SEMÁFOROS galardonados de neblinas dadaístas y de pájaros resacosos. Coches que llevan restos de lluvias nocturnas y gamberras. Una calle peatonal salpicada de madrugadores que no ocultan su odio a los pocos gimnastas de la francachela que aún se resisten a ocultarse en las alcantarillas de su privacidad. De un camión de basura húmedo y juguetón escapa el minúsculo cometa de un salivazo que transporta en su lomo una mota de nostálgico salchichón. El salivazo vuela en la mañana basurera como un diablillo de nieve en busca de pecadores responsables. El salivazo toma tierra junto al silencio de un condón vegetativo y destripado. Un tipo de melena educada y algo cursi toca una guitarra ante el escaparate de una tienda de objetos religiosos: crucifijos rezumantes de una españolidad circense y cálices en cuya panza el amanecer desgrana parte de su discurso. El guitarrista melenudo, ojos infectados de soledad eslava, pone en el aire una voz imperiosa y desesperada que tiene algo de trombón lujurioso y libertino. Una mujer se come una galleta laxativa en la parada de un autobús mientras un hombre le acaricia la melena con un ojo abarrotado de melancolías coitales.reloj

Es un viernes con facha de lunes, un viernes contrahecho y avinagrado que resume el apocamiento de un país que tiene miedo a la felicidad, como todos los países pobres que se han empachado a espejismos de prosperidad. Meteoritos de rutina entrecruzan sus trayectorias entre edificios donde fingir seriedad y rigor es más importante que revelarse eficaz y clarividente. Yo estoy en el interior de una cafetería estreñida de espejos plebeyos, hojeando un periódico de ultraderecha que presume de liberal y de moderado. Estoy a punto de hacerlo pedazos y de arrojar los restos de ese miserable rotativo frente a la catedral de La Almudena, ese costoso y empalagoso insulto a la arquitectura y ese homenaje apoteósico a la cursilería del catolicismo posmoderno. Finalmente me controlo y sonrío a las fábricas de la nada, disueltas en el aire como aromas de una nicotina pesada y satánica.

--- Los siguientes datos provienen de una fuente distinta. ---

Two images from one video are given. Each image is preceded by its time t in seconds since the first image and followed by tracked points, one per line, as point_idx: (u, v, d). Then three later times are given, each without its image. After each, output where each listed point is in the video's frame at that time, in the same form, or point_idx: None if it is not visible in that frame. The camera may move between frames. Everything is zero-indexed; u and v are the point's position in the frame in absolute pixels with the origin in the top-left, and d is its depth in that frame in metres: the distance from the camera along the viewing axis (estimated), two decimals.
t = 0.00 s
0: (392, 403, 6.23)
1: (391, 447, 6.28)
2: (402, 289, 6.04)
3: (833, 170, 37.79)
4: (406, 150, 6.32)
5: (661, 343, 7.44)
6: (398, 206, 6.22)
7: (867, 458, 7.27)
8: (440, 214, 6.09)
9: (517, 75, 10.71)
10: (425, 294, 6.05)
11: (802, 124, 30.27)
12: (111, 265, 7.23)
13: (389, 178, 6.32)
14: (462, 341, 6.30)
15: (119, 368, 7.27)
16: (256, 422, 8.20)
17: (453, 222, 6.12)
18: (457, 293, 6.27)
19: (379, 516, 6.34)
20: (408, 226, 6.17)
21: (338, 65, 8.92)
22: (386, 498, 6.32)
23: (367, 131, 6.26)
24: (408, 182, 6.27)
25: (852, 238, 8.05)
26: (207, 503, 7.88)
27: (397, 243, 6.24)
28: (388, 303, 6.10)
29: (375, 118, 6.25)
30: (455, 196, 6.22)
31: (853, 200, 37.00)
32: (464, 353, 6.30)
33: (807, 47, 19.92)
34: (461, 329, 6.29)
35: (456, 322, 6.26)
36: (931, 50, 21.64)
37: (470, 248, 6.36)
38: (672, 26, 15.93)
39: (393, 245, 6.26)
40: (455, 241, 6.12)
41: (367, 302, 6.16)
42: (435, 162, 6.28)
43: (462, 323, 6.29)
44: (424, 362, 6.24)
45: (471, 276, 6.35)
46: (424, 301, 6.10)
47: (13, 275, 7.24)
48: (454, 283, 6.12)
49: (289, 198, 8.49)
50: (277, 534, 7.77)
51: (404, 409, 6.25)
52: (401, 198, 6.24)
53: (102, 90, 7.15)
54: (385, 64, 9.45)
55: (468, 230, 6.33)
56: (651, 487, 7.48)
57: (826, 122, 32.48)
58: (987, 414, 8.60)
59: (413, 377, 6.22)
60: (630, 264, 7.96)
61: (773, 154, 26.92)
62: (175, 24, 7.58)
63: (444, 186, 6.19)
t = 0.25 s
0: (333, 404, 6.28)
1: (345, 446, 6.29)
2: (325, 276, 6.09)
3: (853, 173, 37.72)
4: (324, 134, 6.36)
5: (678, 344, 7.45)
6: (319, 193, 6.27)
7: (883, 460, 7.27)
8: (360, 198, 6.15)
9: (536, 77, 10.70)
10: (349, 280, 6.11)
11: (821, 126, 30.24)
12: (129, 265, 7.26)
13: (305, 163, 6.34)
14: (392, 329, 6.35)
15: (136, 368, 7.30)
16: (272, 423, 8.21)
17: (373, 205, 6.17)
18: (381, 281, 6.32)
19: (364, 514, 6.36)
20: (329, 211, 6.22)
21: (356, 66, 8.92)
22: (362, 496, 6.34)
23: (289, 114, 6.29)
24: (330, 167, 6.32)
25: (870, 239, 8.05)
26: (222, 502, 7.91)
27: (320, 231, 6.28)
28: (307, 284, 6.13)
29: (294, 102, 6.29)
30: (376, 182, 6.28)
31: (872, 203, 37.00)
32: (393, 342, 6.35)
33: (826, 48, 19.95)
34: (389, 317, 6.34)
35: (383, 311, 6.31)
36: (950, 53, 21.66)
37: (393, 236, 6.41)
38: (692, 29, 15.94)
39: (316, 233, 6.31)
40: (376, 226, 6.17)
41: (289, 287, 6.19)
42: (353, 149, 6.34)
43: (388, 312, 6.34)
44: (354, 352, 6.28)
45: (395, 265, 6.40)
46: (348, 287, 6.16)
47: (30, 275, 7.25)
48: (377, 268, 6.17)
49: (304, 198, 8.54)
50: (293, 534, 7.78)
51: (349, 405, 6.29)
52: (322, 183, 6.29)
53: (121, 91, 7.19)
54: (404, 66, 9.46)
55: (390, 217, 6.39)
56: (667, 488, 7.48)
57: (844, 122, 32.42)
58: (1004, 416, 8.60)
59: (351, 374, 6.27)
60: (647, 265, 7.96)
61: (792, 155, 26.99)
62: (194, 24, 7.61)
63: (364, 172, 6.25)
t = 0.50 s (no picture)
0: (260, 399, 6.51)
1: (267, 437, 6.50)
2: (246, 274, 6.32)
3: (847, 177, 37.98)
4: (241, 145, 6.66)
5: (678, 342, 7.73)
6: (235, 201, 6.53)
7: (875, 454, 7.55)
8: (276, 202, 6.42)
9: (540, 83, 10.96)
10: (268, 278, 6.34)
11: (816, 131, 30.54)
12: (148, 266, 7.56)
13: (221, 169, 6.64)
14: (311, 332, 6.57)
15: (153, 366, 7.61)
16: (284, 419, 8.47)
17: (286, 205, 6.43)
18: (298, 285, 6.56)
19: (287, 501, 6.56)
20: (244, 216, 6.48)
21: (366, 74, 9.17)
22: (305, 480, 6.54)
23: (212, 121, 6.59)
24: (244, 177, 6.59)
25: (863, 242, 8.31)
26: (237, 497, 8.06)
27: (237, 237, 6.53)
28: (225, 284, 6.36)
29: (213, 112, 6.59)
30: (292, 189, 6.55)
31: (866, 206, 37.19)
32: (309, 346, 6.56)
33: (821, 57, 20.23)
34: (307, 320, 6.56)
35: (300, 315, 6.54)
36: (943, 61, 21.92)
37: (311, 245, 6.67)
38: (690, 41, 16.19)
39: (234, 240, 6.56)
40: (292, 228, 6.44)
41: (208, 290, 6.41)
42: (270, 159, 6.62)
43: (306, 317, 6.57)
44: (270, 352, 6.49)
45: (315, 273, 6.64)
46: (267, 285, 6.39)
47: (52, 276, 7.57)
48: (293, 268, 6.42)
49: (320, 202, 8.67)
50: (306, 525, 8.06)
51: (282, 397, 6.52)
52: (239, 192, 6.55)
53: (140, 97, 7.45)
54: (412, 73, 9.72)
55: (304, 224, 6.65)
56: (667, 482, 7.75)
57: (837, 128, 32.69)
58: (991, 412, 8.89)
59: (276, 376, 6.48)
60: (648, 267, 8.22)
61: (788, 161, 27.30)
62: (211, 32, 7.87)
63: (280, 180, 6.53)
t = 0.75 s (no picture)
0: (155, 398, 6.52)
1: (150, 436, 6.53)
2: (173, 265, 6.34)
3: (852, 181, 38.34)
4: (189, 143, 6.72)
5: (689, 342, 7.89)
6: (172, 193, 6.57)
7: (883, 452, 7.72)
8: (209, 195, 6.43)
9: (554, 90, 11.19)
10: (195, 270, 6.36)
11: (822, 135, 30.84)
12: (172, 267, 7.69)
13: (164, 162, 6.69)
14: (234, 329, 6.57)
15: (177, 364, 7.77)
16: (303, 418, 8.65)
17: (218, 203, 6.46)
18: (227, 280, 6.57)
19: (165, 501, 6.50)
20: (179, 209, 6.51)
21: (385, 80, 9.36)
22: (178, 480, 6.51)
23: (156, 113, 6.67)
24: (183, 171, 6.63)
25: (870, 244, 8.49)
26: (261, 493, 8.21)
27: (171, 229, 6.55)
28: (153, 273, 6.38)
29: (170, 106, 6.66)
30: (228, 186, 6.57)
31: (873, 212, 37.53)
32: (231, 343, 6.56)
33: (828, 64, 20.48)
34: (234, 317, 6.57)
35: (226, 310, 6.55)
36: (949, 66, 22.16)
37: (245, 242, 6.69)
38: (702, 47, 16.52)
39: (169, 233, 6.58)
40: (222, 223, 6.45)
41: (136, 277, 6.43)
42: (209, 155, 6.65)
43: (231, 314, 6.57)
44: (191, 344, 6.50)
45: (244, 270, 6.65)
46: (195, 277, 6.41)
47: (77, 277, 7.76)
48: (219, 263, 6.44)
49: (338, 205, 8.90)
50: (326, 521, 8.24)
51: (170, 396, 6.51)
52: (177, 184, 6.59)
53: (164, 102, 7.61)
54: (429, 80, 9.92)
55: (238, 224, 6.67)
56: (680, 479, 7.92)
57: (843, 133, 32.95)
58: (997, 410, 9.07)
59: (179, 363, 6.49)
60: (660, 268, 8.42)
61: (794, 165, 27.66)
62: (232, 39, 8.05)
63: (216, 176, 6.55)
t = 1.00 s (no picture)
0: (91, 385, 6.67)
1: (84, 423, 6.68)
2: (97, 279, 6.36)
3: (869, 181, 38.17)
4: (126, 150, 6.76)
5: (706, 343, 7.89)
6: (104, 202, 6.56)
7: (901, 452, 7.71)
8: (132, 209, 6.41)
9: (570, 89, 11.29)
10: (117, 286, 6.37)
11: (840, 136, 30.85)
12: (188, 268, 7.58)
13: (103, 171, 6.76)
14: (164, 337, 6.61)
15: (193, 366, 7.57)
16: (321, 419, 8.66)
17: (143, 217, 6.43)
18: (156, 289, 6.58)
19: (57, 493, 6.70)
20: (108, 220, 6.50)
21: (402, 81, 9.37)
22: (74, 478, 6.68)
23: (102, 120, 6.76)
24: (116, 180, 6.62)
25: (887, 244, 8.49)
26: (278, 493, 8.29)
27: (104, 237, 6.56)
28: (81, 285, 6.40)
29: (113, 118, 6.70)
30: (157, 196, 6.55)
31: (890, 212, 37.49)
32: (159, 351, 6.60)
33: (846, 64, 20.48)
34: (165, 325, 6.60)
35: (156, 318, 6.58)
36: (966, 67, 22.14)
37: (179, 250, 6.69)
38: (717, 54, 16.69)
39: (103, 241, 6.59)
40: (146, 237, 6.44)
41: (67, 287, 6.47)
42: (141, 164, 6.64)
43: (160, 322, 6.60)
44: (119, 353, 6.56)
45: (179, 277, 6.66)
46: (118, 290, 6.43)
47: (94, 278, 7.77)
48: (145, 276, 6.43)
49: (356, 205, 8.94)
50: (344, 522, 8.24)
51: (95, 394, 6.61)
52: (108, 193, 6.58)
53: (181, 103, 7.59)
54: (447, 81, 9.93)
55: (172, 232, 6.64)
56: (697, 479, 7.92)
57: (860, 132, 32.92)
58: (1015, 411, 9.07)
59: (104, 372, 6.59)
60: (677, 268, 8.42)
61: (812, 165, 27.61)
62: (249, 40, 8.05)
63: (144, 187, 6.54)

Los muertos no duermen, pienso mientras contemplo la foto de mi propia muerte en el diario sentimental impreso por mis sueños. Y pienso que toda esta luz que me ofrece la mañana no es más que una conversación de fantasmas cansados de ser aire. Llega un momento en que caminar es una forma de promocionar nuestro miedo. Es muy difícil hacerse viejo y que no se te ponga una cara de bruja melindrosa y asustadiza. Y cuánto más masculino se cree el anciano, más ostensible, inapelable y clerical es la traza de su afeminamiento. No hay más que ver a un obispo podrido y relamido para tomar conciencia de que el infierno no es más que convertirse en un baboso de papada olímpica y de mirar pedófilo. El día de mi muerte no será muy diferente a éste. Pensaré las mismas idioteces y odiaré todo lo que odio de la misma forma. No diré nada inteligente y es muy posible que farfulle varias necedades. Me consolará saber que estaré inmerso en una cola compuesta por tipos que estarán tan asustados y que serán tan ridículos como yo. Y habrá que empezar de nuevo a hacer el jilipollas. Eso o no ser nada. Que cada cual escoja.